Дверь оказалась закрыта. Снаружи он услышал смех Абаза. Перестал стряхивать с себя клопов, понимая, что это бесполезно. Стал колотиться в дверь, забился в неё, невзирая на дикую боль в разбитых кулаках. Зуд на теле был сильнее. Клопы забили ноздри, облепили язык, каждый вдох засасывал этих тварей в бронхи. В неимоверном усилии он отодвинул то, что прижимало дверь снаружи, и распахнул её настолько, чтобы протиснуться вон из проклятого домика. Выбежал на мороз, стал сбрасывать с себя одежду, одновременно отбегая от клопиного гнезда и царапая ногтями саднящее тело. Кулаками принялся тереть веки, давя на них насекомых, и сумел приоткрыть глаза. У костра разглядел Таню Клопову. Она задорно смеялась. Или нет, Тани Клоповой не было, смеялся Али. Для него, когда одновременно сотни миллионов клопов высасывали кровь, это было неважно. А ещё он увидел Абаза, тот сидел на пенёчке около костра, комфортно завёрнутый в бобровую шубу и победно улыбался во весь рот. В правой руке Абаз держал доску-планшетку, под клипсом которой был зажат лист бумаги, заполненный длинным текстом. Левой рукой Абаз протянул Артуру Каримовичу чернильную ручку «Parker» с золотым пером и, смеясь, предложил:


– Подпиши, Артурчик, и сразу пройдёт наваждение. Не спорь, иначе погибнешь, высосанный клопами. А подпишешь, Королева отпустит тебя, – как обычно в нос, будто соплю глотая, проговорил Абаз и, не сдержав веселья, гортанно засмеялся.

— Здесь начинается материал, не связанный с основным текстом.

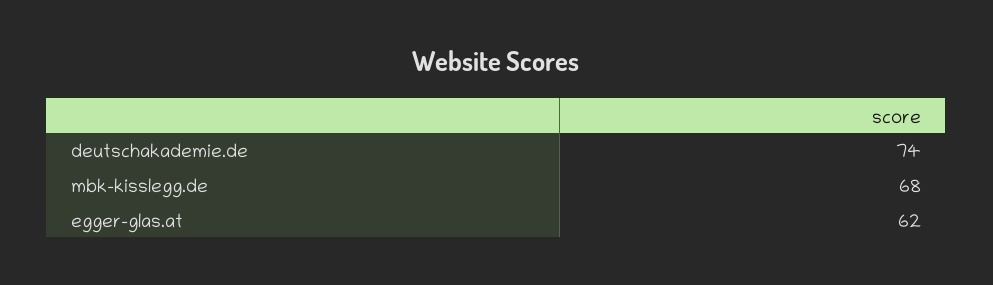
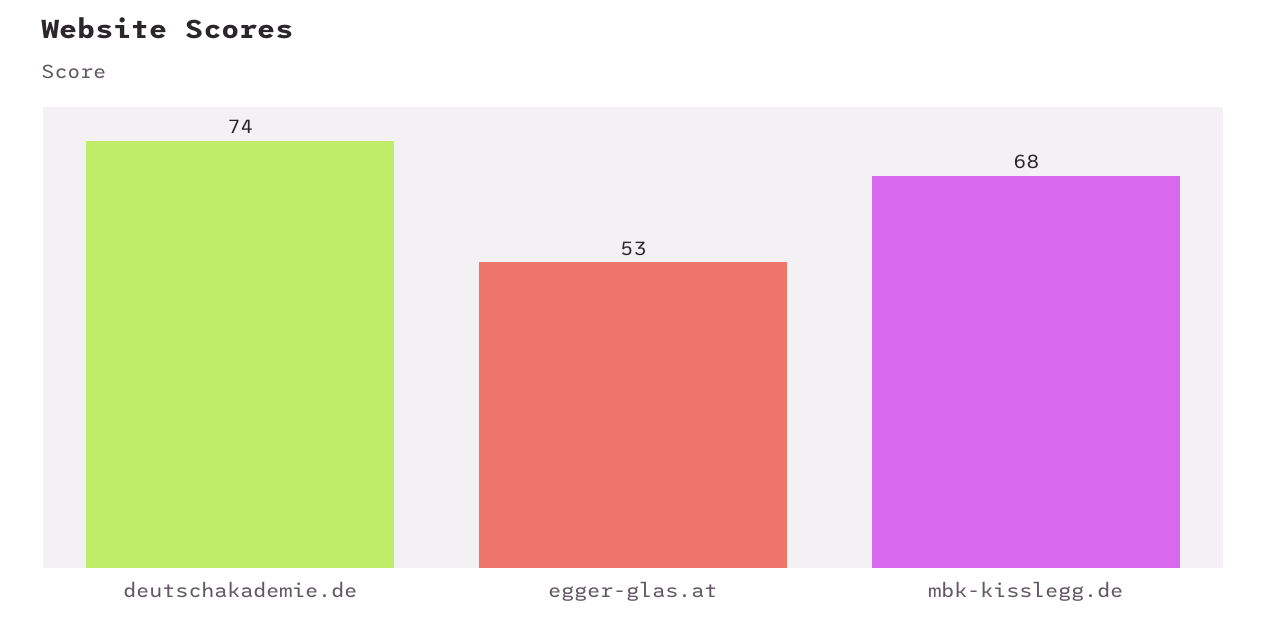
  {
    "deutschakademie.de": 74,
    "mbk-kisslegg.de": 68,
-   "egger-glas.at": 62
+   "egger-glas.at": 53
  }

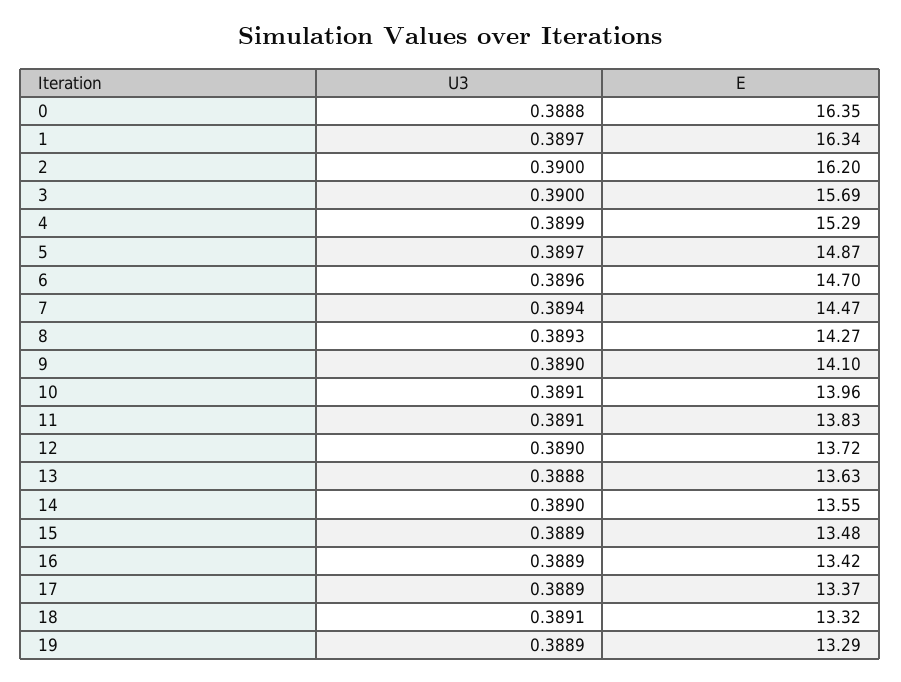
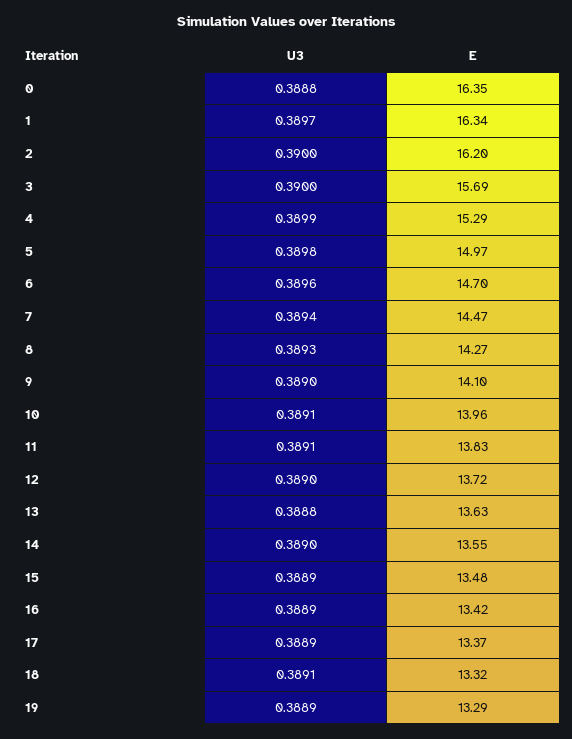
  {
    "U3": {
      "0": 0.3888,
      "1": 0.3897,
      "2": 0.39,
      "3": 0.39,
      "4": 0.3899,
-     "5": 0.3897,
+     "5": 0.3898,
      "6": 0.3896,
      "7": 0.3894,
      "8": 0.3893,
      "9": 0.389,
      "10": 0.3891,
      "11": 0.3891,
      "12": 0.389,
      "13": 0.3888,
      "14": 0.389,
      "15": 0.3889,
      "16": 0.3889,
      "17": 0.3889,
      "18": 0.3891,
      "19": 0.3889
    },
    "E": {
      "0": 16.35,
      "1": 16.34,
      "2": 16.2,
      "3": 15.69,
      "4": 15.29,
-     "5": 14.87,
+     "5": 14.97,
      "6": 14.7,
      "7": 14.47,
      "8": 14.27,
      "9": 14.1,
      "10": 13.96,
      "11": 13.83,
      "12": 13.72,
      "13": 13.63,
      "14": 13.55,
      "15": 13.48,
      "16": 13.42,
      "17": 13.37,
      "18": 13.32,
      "19": 13.29
    }
  }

К моменту, когда Абаз закончил свою победную фразу, Артур Каримович сорвал с себя всю одежду, остался совсем-совсем голым и, не обращая внимания на окружающих, в два шага подбежал к краю поляны, бросился в сугроб, закатался в нём, с остервенением тёр всё своё тело ладонями, сбрасывая клопов, начавших быть податливыми от мороза. Замерзал сам, так что все кости его голого тела заломило. По мере того, как он освобождал себя от клопов, усиливалась боль в его обледенелом теле. В какой-то момент он поднялся из сугоба, красного от отпавших клопов и подбежал к костру. Почёсываниями пытался избавиться от свербящего зуда в искусанном теле и одновременно прыгал, вертелся вокруг костра, пытаясь согреться.

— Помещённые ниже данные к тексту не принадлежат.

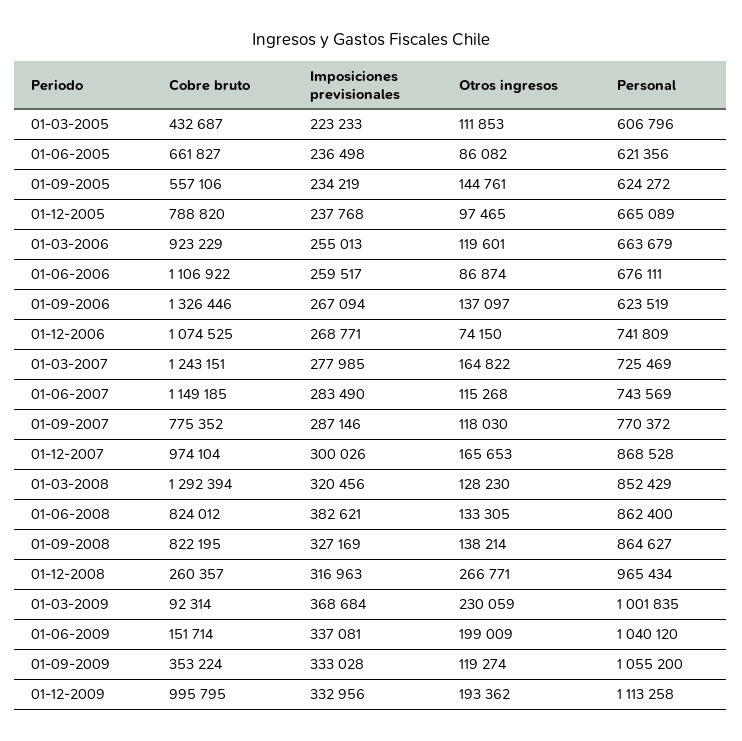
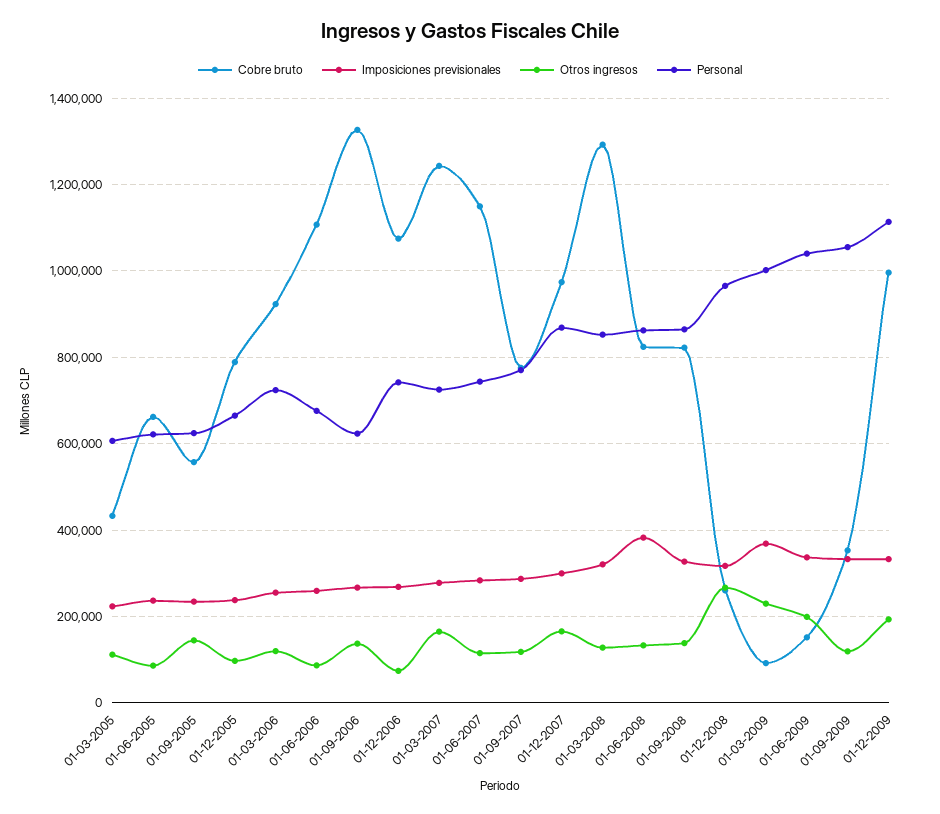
  {
    "Cobre bruto": {
      "01-03-2005": 432687,
      "01-06-2005": 661827,
      "01-09-2005": 557106,
      "01-12-2005": 788820,
      "01-03-2006": 923229,
      "01-06-2006": 1106922,
      "01-09-2006": 1326446,
      "01-12-2006": 1074525,
      "01-03-2007": 1243151,
      "01-06-2007": 1149185,
      "01-09-2007": 775352,
      "01-12-2007": 974104,
      "01-03-2008": 1292394,
      "01-06-2008": 824012,
      "01-09-2008": 822195,
      "01-12-2008": 260357,
      "01-03-2009": 92314,
      "01-06-2009": 151714,
      "01-09-2009": 353224,
      "01-12-2009": 995795
    },
    "Imposiciones previsionales": {
      "01-03-2005": 223233,
      "01-06-2005": 236498,
      "01-09-2005": 234219,
      "01-12-2005": 237768,
      "01-03-2006": 255013,
      "01-06-2006": 259517,
      "01-09-2006": 267094,
      "01-12-2006": 268771,
      "01-03-2007": 277985,
      "01-06-2007": 283490,
      "01-09-2007": 287146,
      "01-12-2007": 300026,
      "01-03-2008": 320456,
      "01-06-2008": 382621,
      "01-09-2008": 327169,
      "01-12-2008": 316963,
      "01-03-2009": 368684,
      "01-06-2009": 337081,
      "01-09-2009": 333028,
      "01-12-2009": 332956
    },
    "Otros ingresos": {
      "01-03-2005": 111853,
      "01-06-2005": 86082,
      "01-09-2005": 144761,
      "01-12-2005": 97465,
      "01-03-2006": 119601,
      "01-06-2006": 86874,
      "01-09-2006": 137097,
      "01-12-2006": 74150,
      "01-03-2007": 164822,
      "01-06-2007": 115268,
      "01-09-2007": 118030,
      "01-12-2007": 165653,
      "01-03-2008": 128230,
      "01-06-2008": 133305,
      "01-09-2008": 138214,
      "01-12-2008": 266771,
      "01-03-2009": 230059,
      "01-06-2009": 199009,
      "01-09-2009": 119274,
      "01-12-2009": 193362
    },
    "Personal": {
      "01-03-2005": 606796,
      "01-06-2005": 621356,
      "01-09-2005": 624272,
      "01-12-2005": 665089,
-     "01-03-2006": 663679,
+     "01-03-2006": 720000,
      "01-06-2006": 676111,
      "01-09-2006": 623519,
      "01-12-2006": 741809,
      "01-03-2007": 725469,
      "01-06-2007": 743569,
      "01-09-2007": 770372,
      "01-12-2007": 868528,
      "01-03-2008": 852429,
      "01-06-2008": 862400,
      "01-09-2008": 864627,
      "01-12-2008": 965434,
      "01-03-2009": 1001835,
      "01-06-2009": 1040120,
      "01-09-2009": 1055200,
      "01-12-2009": 1113258
    }
  }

Абаз всё его увещевал, беснующегося:


– Подпиши, бумагу Артур, не будь идиотом. Ведь умрёшь же. Подпиши, а я дам тебе шубу и валенки. Ведь не всё ж я у тебя отбираю. И особняк в Малаховке, и московскую квартиру, даже офис твой – тебе оставляю. Подпиши, как друга прошу!


Артур Каримович чувствовал, что погибает, замерзает и единственный путь спастись – обменять свою подпись на одежду, что предлагает Абаз. В какой-то момент своей дикой, голой пляски у костра, он, обезумевший от боли, схватил из рук Абаза ручку и закричал, пытаясь выйти из беспамятства:


– Шубу давай! Валенки! Ссука!


В тот же миг, почувствовал, как Абаз, сорвав с себя, накинул на него шубу, а чьи-то руки, протянувшись сбоку, поставили перед ним валенки, и он немедленно залез в них. А Абаз всё совал, совал ему бумагу, и застывшая от холода рука Артура Каримовича, держащая ручку «Parker», вдруг, как бы сама, поставила его размашистую подпись на протянутой бумаге.


На мгновение всё замерло, на мгновение Артур Каримович провалился в небытие от спазма в голове. Произошедшее горе от лишения нажитого вызвало этот мгновенный обморок. А потом вдруг раздался протяжный, громкий визгливый бабий хохот Али.


Нет, то был не Али. Артур Каримович увидел перед собой хохочущую Таню Клопову. Она сидела в его кресле за его столом вишнёвого дерева, и громко, задорно, заливисто повизгивая, хохотала. Её довольное круглое лицо было в капельках пота, а чёрные жирные волосы слиплись, будто она только что пробежала марафон. На столе сидел Абаз, он, ухмыляясь, любовался на подпись, только что поставленную на документе, закреплённом на планшетке. Слева у стены стояли два бородатых головореза Абаза.